TameFlow and Scatterplots

In TameFlow, Scatterplots have not been used extensively, mainly because of the lackluster support by tools — not because they are not useful. On the other hand, Cycle Time Histograms have been employed successfully. Most of the information found in Scatterplots can be read off Cumulative Flow Diagrams or Cycle Time Histograms. However, there are some instances where the Scatterplot visualization of a project’s execution can be advantageous. In particular, for quickly identifying single work-items that are at risk of exceeding the expected due date.

In TameFlow Kanban, which employs Minimum Marketable Releases (MMR) with Buffer Management, any schedule risk is detected by means of buffer signals. In most cases this is sufficient. Concern is about reliable delivery of the MMR as a whole, rather than of any single work-item. However, when MMRs are made smaller and smaller, the margins also become smaller. In these instances, being able to quickly detect schedule risk for any single work-item is valuable. Even more so, in a continuous flow situation, such as TameFlow Scrum, where MMRs are forgone entirely. Given this positive trait, Scatterplots will be added to the charts recommended by the TameFlow approach.

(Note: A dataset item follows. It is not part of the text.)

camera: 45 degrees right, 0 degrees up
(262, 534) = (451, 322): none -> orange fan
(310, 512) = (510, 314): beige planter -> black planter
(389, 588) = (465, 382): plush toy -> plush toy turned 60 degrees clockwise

While Dan highlights that you cannot reliably identify special and common causes simply by looking at a Scatterplot, and that it is more beneficial to try classifying variation as internal or external, the TameFlow approach does both.

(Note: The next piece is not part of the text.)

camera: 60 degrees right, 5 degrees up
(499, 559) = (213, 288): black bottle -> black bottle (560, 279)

In fact, TameFlow goes to great lengths to distinguish special and common causes, mainly through Frequency Analysis on Reason Logs. A Reason Log keeps track of the reasons why there were negative buffer signals. Identifying common reasons is a way to recognize common causes.

TameFlow is more refined when it comes to categorizing internal vs external variability. In TameFlow there is a lot of attention given to what falls inside your Span of Control, and this corresponds to Dan’s Internal Variability. However, regarding the External Variability, in TameFlow there is the further distinction of what might fall within your Sphere of Influence and what is truly out of control. The Sphere of Influence is where you have no direct control over possible causes of variability, yet you might influence people who have. This is where the tools of Psychological Flow come in handy, and can support improving Operational Flow.

Dan’s teaching about how to use Scatterplots with Standard Percentile Lines is the most valuable lesson in this chapter. Like his treatment of Cumulative Flow Diagrams, these concepts should be considered as fundamental for any TameFlow practitioner.